Legal basis for processing personal data
Identify and document the legal basis for processing data. Under the GDPR some individuals’ rights will be modified depending on the legal basis for processing their personal data. For example, where consent is the legal basis, an individual has a stronger right to have their data deleted. This legal basis will have to be explained in a privacy notice and when a subject access request is answered. Organisations should take legal advice on the appropriate basis for processing data.
Alternative bases include:
- performance of a contract to which the person is a party,
- compliance with a legal obligation to which the controller is subject,
- to protect the vital interests of the person,
- for the controller’s (or a third party’s – such as the processor’s) legitimate interests.
Review how consent is sought, obtained and recorded, and whether this remains the most appropriate legal basis (as above). Under the GDPR both consent (including explicit consent) need to be freely given, specific, informed and unambiguous. It needs some form of clear affirmative action. Silence, pre-ticked boxes or inactivity no longer constitute consent. It also needs to be verifiable and an individual has the right to withdraw consent at any time.
Consider whether parental or guardian consent is required for processing personal data of children (under age 16 although EU Member States can reduce this to age 13). This is more likely to impact social networking service providers.
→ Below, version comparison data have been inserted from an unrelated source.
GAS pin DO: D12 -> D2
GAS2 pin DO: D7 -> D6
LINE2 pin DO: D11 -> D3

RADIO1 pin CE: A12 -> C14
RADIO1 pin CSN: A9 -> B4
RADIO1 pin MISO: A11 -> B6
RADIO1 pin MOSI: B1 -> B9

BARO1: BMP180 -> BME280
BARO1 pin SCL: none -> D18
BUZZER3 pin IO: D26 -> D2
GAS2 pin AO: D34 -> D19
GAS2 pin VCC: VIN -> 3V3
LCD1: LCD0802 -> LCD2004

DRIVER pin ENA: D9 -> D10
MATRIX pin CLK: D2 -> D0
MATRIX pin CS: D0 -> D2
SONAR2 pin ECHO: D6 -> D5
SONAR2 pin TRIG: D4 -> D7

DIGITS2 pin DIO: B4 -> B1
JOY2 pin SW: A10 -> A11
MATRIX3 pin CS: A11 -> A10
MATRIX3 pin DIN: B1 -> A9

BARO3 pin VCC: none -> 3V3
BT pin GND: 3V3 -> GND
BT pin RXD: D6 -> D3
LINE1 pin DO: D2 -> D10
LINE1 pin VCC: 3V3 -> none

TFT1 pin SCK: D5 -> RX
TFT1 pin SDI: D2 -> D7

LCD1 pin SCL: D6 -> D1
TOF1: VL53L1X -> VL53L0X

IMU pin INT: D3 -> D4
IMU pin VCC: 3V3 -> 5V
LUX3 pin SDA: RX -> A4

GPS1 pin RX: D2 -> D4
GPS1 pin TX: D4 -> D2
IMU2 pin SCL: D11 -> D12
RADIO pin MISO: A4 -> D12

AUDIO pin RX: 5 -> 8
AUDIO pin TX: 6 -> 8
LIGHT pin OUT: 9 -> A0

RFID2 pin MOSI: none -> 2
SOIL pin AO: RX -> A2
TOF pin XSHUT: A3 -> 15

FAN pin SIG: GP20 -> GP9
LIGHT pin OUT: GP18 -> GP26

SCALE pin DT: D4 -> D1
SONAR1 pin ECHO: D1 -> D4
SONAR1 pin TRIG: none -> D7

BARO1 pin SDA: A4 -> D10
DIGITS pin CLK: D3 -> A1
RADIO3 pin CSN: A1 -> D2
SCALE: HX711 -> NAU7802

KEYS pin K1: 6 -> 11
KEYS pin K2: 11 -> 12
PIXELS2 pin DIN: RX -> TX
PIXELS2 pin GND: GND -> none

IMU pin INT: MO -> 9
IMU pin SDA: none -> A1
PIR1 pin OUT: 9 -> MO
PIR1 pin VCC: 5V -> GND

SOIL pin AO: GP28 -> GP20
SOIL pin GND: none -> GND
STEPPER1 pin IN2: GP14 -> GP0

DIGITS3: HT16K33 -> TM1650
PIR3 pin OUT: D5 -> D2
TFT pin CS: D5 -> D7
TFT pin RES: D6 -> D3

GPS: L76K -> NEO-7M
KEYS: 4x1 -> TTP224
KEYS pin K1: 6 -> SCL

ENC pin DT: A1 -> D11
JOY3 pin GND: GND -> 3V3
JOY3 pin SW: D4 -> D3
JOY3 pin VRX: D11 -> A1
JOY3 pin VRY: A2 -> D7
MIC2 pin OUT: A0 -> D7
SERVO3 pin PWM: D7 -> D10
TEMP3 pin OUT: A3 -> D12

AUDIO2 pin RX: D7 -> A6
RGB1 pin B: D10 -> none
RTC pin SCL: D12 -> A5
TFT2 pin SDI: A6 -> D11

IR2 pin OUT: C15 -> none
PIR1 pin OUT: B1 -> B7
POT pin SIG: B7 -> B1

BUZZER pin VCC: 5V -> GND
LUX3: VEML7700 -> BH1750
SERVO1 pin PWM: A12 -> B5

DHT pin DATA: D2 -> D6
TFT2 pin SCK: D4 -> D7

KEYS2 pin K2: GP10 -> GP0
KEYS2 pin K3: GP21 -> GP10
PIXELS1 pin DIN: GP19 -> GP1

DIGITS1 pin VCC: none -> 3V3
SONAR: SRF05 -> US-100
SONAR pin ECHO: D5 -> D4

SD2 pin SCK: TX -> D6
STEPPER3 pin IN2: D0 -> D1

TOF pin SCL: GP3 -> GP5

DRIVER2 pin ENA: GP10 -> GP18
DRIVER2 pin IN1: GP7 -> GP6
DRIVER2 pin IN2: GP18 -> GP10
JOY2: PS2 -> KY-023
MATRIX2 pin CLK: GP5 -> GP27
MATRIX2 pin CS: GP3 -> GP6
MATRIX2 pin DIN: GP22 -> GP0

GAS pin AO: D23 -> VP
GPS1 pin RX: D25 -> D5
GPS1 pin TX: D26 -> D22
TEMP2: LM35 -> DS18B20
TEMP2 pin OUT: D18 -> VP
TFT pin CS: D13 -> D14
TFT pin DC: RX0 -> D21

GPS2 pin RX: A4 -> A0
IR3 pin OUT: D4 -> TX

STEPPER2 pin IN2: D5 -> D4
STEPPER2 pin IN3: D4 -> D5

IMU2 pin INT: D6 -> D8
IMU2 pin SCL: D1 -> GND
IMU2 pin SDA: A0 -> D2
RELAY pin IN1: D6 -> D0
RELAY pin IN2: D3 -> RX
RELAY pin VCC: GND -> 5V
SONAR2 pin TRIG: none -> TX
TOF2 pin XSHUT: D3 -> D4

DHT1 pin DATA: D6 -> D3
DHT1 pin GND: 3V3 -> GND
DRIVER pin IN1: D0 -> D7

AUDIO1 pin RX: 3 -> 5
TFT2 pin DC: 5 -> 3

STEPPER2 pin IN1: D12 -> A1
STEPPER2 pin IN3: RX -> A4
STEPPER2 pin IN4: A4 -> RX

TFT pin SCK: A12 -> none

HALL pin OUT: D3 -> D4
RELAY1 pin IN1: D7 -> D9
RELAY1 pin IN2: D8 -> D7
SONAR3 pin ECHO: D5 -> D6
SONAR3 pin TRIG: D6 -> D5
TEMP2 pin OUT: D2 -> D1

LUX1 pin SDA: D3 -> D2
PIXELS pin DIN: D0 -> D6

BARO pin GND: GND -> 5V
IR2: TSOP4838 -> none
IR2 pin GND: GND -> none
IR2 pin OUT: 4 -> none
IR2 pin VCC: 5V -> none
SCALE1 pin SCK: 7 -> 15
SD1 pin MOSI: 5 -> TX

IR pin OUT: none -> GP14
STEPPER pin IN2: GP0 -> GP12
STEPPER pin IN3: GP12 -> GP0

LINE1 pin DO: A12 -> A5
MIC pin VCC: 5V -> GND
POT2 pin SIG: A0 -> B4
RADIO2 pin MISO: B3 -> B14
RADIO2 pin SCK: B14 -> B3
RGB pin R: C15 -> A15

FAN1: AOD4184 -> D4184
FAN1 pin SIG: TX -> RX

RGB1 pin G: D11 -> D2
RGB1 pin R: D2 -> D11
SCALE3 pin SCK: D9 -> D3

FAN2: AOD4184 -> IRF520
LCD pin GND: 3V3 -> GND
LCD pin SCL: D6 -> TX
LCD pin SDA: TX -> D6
Review procedures for detecting, reporting and investigating a personal data breach. The GDPR requires organisations to report breaches (within 72 hours) where the individual is likely to suffer some form of damage (such as identity theft or a confidentiality breach) and notify the individual whose data has been breached (e.g. where it might leave them open to financial loss). Failure to report a breach when required could result in a fine as well as a fine for the breach itself.
The maximum fines under the GDPR are 20 million euros for serious breaches (or 4% of annual worldwide turnover for commercial entities if higher) and 10 million euros for breaches of lesser provisions (or 2% of annual worldwide turnover if higher).
Data Protection Impact Assessments
Consider the requirements for these assessments, for instance, where a new technology is being deployed and this is a high-risk situation. A Data Protection Impact Assessment is an assessment of the impact of the processing operations on the protection of personal data and allows an organisation to identify and fix problems at an early stage.
Data Protection Officers
Consider whether a Data Protection Officer needs to be appointed. This is more likely to impact public authorities whose activities involve the regular and systematic monitoring of people on a large scale. The GDPR requires that a Data Protection Officer has professional experience and knowledge of data protection law.
Consider mapping out where in the world significant decisions about data processing take place. Understand the restrictions imposed by the GDPR on the transfer of personal data outside the European Union. Adequate safeguards must be provided.
Conduent HR Services
A working party has been established to consider the impact of the GDPR on Conduent HR Services in our role as controllers and processers of personal data on behalf of our clients. We are actively preparing for the new legislation by taking the actions, as appropriate, set out above. We are also reviewing and updating our contracts with clients and other third parties to ensure that we are compliant by 25 May 2018. Your consultant will be in touch to discuss this in due course.